If English culinary arts had been written down with the modern precision, the death of all the good cooks in the trenches of the War So Great That We'll Surely Never Have Another wouldn't have been quite so effective at making fish-and-chips and vindaloo into the national British dishes.

@ZachWeinersmith There are at least two versions of the Cuban cookbook “Cocina al Minuto” by Nitza Villapol. The blue one is sort of a bootleg version put together by Cuban refugees in the US. It’s apparently based on a 1954 edition which I’ve never seen.
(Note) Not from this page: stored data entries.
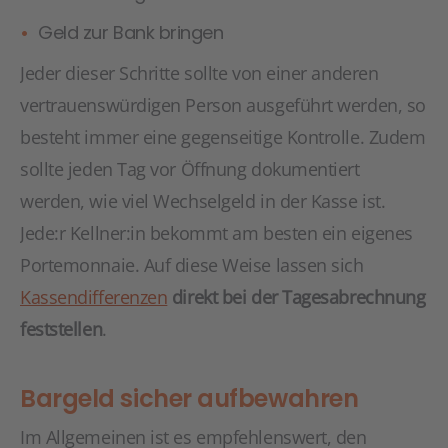
Geld zur Bank bringen
Jeder dieser Schritte sollte von einer anderen
vertrauenswürdigen Person ausgeführt werden, so
besteht immer eine gegenseitige Kontrolle. Zudem
sollte jeden Tag vor Öffnung dokumentiert
werden, wie viel Wechselgeld in der Kasse ist.
Jede:r Kellner:in bekommt am besten ein eigenes
Portemonnaie. Auf diese Weise lassen sich
Kassendifferenzen
direkt bei der Tagesabrechnung
feststellen
.
Bargeld sicher aufbewahren
Im Allgemeinen ist es empfehlenswert, den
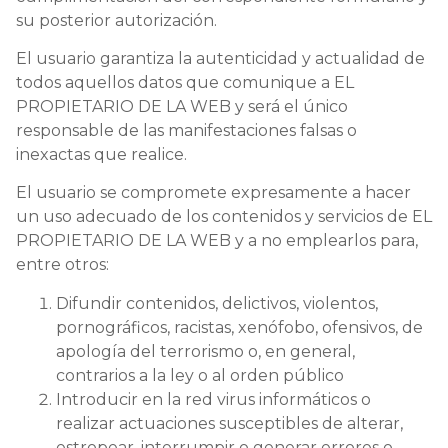
su posterior autorización.
El usuario garantiza la autenticidad y actualidad de
todos aquellos datos que comunique a EL
PROPIETARIO DE LA WEB y será el único
responsable de las manifestaciones falsas o
inexactas que realice.
El usuario se compromete expresamente a hacer
un uso adecuado de los contenidos y servicios de EL
PROPIETARIO DE LA WEB y a no emplearlos para,
entre otros:
Difundir contenidos, delictivos, violentos,
pornográficos, racistas, xenófobo, ofensivos, de
apología del terrorismo o, en general,
contrarios a la ley o al orden público
Introducir en la red virus informáticos o
realizar actuaciones susceptibles de alterar,
estropear, interrumpir o generar errores o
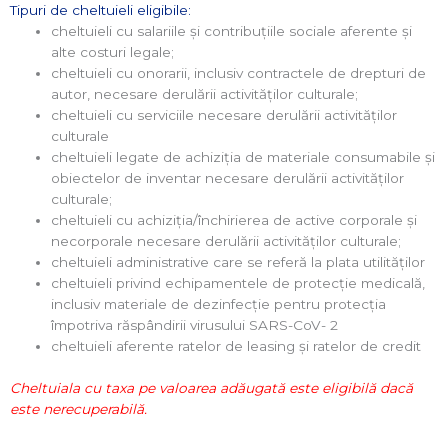
Tipuri de cheltuieli eligibile:
cheltuieli cu salariile și contribuțiile sociale aferente și
alte costuri legale;
cheltuieli cu onorarii, inclusiv contractele de drepturi de
autor, necesare derulării activităților culturale;
cheltuieli cu serviciile necesare derulării activităților
culturale
cheltuieli legate de achiziția de materiale consumabile și
obiectelor de inventar necesare derulării activităților
culturale;
cheltuieli cu achiziția/închirierea de active corporale și
necorporale necesare derulării activităților culturale;
cheltuieli administrative care se referă la plata utilităţilor
cheltuieli privind echipamentele de protecție medicală,
inclusiv materiale de dezinfecție pentru protecția
împotriva răspândirii virusului SARS-CoV- 2
cheltuieli aferente ratelor de leasing și ratelor de credit
Cheltuiala cu taxa pe valoarea adăugată este eligibilă dacă
este nerecuperabilă.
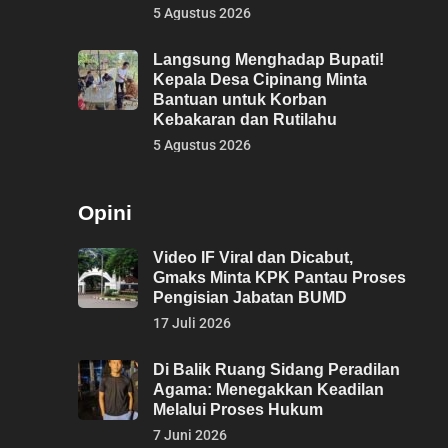
5 Agustus 2026
Langsung Menghadap Bupati!
Kepala Desa Cipinang Minta
Bantuan untuk Korban
Kebakaran dan Rutilahu
5 Agustus 2026
Opini
Video IF Viral dan Dicabut,
Gmaks Minta KPK Pantau Proses
Pengisian Jabatan BUMD
17 Juli 2026
Di Balik Ruang Sidang Peradilan
Agama: Menegakkan Keadilan
Melalui Proses Hukum
7 Juni 2026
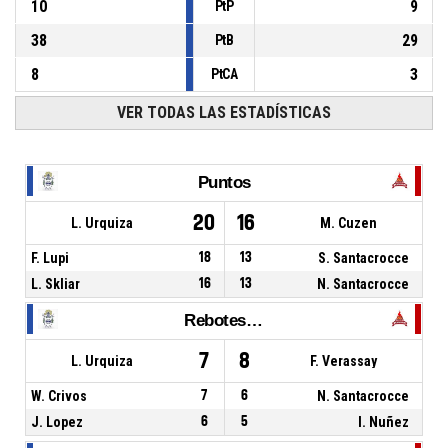
10
9
PtP
38
29
PtB
8
3
PtCA
VER TODAS LAS ESTADÍSTICAS
Puntos
20
16
L. Urquiza
M. Cuzen
F. Lupi
18
13
S. Santacrocce
L. Skliar
16
13
N. Santacrocce
Rebotes Totales
7
8
L. Urquiza
F. Verassay
W. Crivos
7
6
N. Santacrocce
J. Lopez
6
5
I. Nuñez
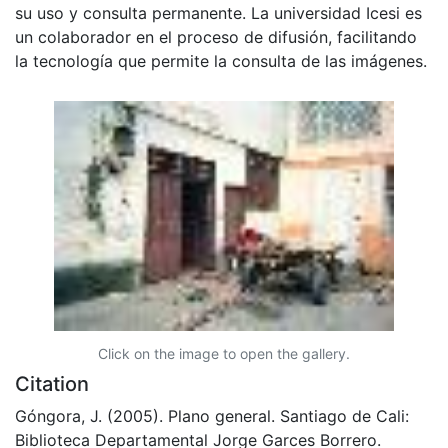
su uso y consulta permanente. La universidad Icesi es
un colaborador en el proceso de difusión, facilitando
la tecnología que permite la consulta de las imágenes.
Click on the image to open the gallery.
Citation
Góngora, J. (2005). Plano general. Santiago de Cali:
Biblioteca Departamental Jorge Garces Borrero.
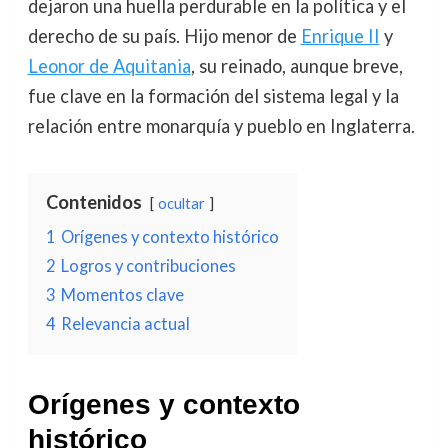
dejaron una huella perdurable en la política y el
derecho de su país. Hijo menor de
Enrique II
y
Leonor de Aquitania
, su reinado, aunque breve,
fue clave en la formación del sistema legal y la
relación entre monarquía y pueblo en Inglaterra.
Contenidos
ocultar
1
Orígenes y contexto histórico
2
Logros y contribuciones
3
Momentos clave
4
Relevancia actual
Orígenes y contexto
histórico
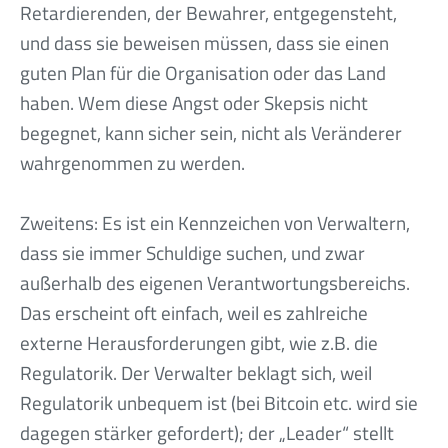
Retardierenden, der Bewahrer, entgegensteht,
und dass sie beweisen müssen, dass sie einen
guten Plan für die Organisation oder das Land
haben. Wem diese Angst oder Skepsis nicht
begegnet, kann sicher sein, nicht als Veränderer
wahrgenommen zu werden.
Zweitens: Es ist ein Kennzeichen von Verwaltern,
dass sie immer Schuldige suchen, und zwar
außerhalb des eigenen Verantwortungsbereichs.
Das erscheint oft einfach, weil es zahlreiche
externe Herausforderungen gibt, wie z.B. die
Regulatorik. Der Verwalter beklagt sich, weil
Regulatorik unbequem ist (bei Bitcoin etc. wird sie
dagegen stärker gefordert); der „Leader“ stellt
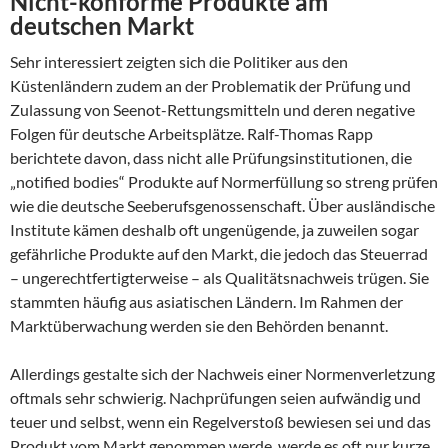
Nicht-konforme Produkte am
deutschen Markt
Sehr interessiert zeigten sich die Politiker aus den
Küstenländern zudem an der Problematik der Prüfung und
Zulassung von Seenot-Rettungsmitteln und deren negative
Folgen für deutsche Arbeitsplätze. Ralf-Thomas Rapp
berichtete davon, dass nicht alle Prüfungsinstitutionen, die
„notified bodies“ Produkte auf Normerfüllung so streng prüfen
wie die deutsche Seeberufsgenossenschaft. Über ausländische
Institute kämen deshalb oft ungenügende, ja zuweilen sogar
gefährliche Produkte auf den Markt, die jedoch das Steuerrad
– ungerechtfertigterweise – als Qualitätsnachweis trügen. Sie
stammten häufig aus asiatischen Ländern. Im Rahmen der
Marktüberwachung werden sie den Behörden benannt.
Allerdings gestalte sich der Nachweis einer Normenverletzung
oftmals sehr schwierig. Nachprüfungen seien aufwändig und
teuer und selbst, wenn ein Regelverstoß bewiesen sei und das
Produkt vom Markt genommen werde, werde es oft nur kurze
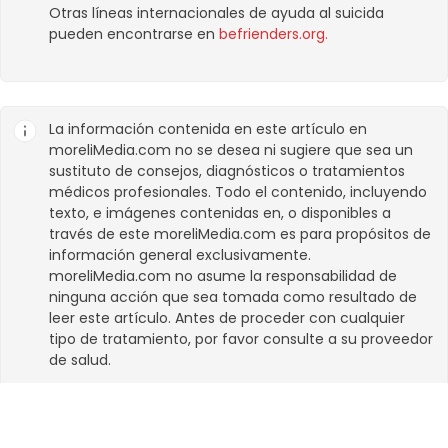
Otras líneas internacionales de ayuda al suicida
pueden encontrarse en
befrienders.org
.
La información contenida en este artículo en
moreliMedia.com
no se desea ni sugiere que sea un
sustituto de consejos, diagnósticos o tratamientos
médicos profesionales. Todo el contenido, incluyendo
texto, e imágenes contenidas en, o disponibles a
través de este
moreliMedia.com
es para propósitos de
información general exclusivamente.
moreliMedia.com
no asume la responsabilidad de
ninguna acción que sea tomada como resultado de
leer este artículo. Antes de proceder con cualquier
tipo de tratamiento, por favor consulte a su proveedor
de salud.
There are quirks and the one I remember is recipes that call for a can of something. Big can? Little can? Who knows? See the author’s Wikipedia page for more info.

@ZachWeinersmith I've done this a few times when friends ask me how I made something. I remember it most with a broccoli cheddar soup recipe.

"So you start by making a roux..."
<blank look>
"Uh well, okay, so you take butter and flour"

@ZachWeinersmith Modern recipes employ fake precision, as if using a 1/4-tsp of nutmeg will give perfect results, while a 1/2-tsp will result in inedibility.

It's BS. Taste is subjective. I never trust the quantities in a middle-class white woman's Indian curry, for example.

No writer has tested all the variables. They've just gone with a particular quantity and stuck with it.

Some quantities or proportions may be crucial, but most aren't. Take recipes as a rough guide and improvise.

@ZachWeinersmith already 35 years ago, my then fresh-out-of-college, and newly-wed math teacher complained that she can't use a cookbook because it assumes you know how to make basic stuff.
@ZachWeinersmith
It's not just old recipes. See this recipe for Tarte au Beaufort (Beaufort cheese tarte) from the Cooperative Laitière in Bourg St Maurice from this year that ends with (my translation) "Serve after cooking in the oven".

@ZachWeinersmith Did you look to see if the recipe for meringue is in the book somewhere? Maybe toward the beginning of the section you're in. Joy of Cooking for example does this sometimes.

But yeah, people knew how to cook more. When I was in grade/high school we even had classes on it. I don't know that they do anymore.

@ZachWeinersmith One of my favorite old cookbook finds was a recipe for whole suckling pig.

The first two lines were “Measure your oven. Then MEASURE YOUR PIG.”

I have never made whole suckling pig but I 💯 guarantee if I had, this would have been the step where I messed up.

@ZachWeinersmith if you've made the recipe 400 times, you will have splashed the page in the cookbook at least a few times, so you can't read all of it anyway.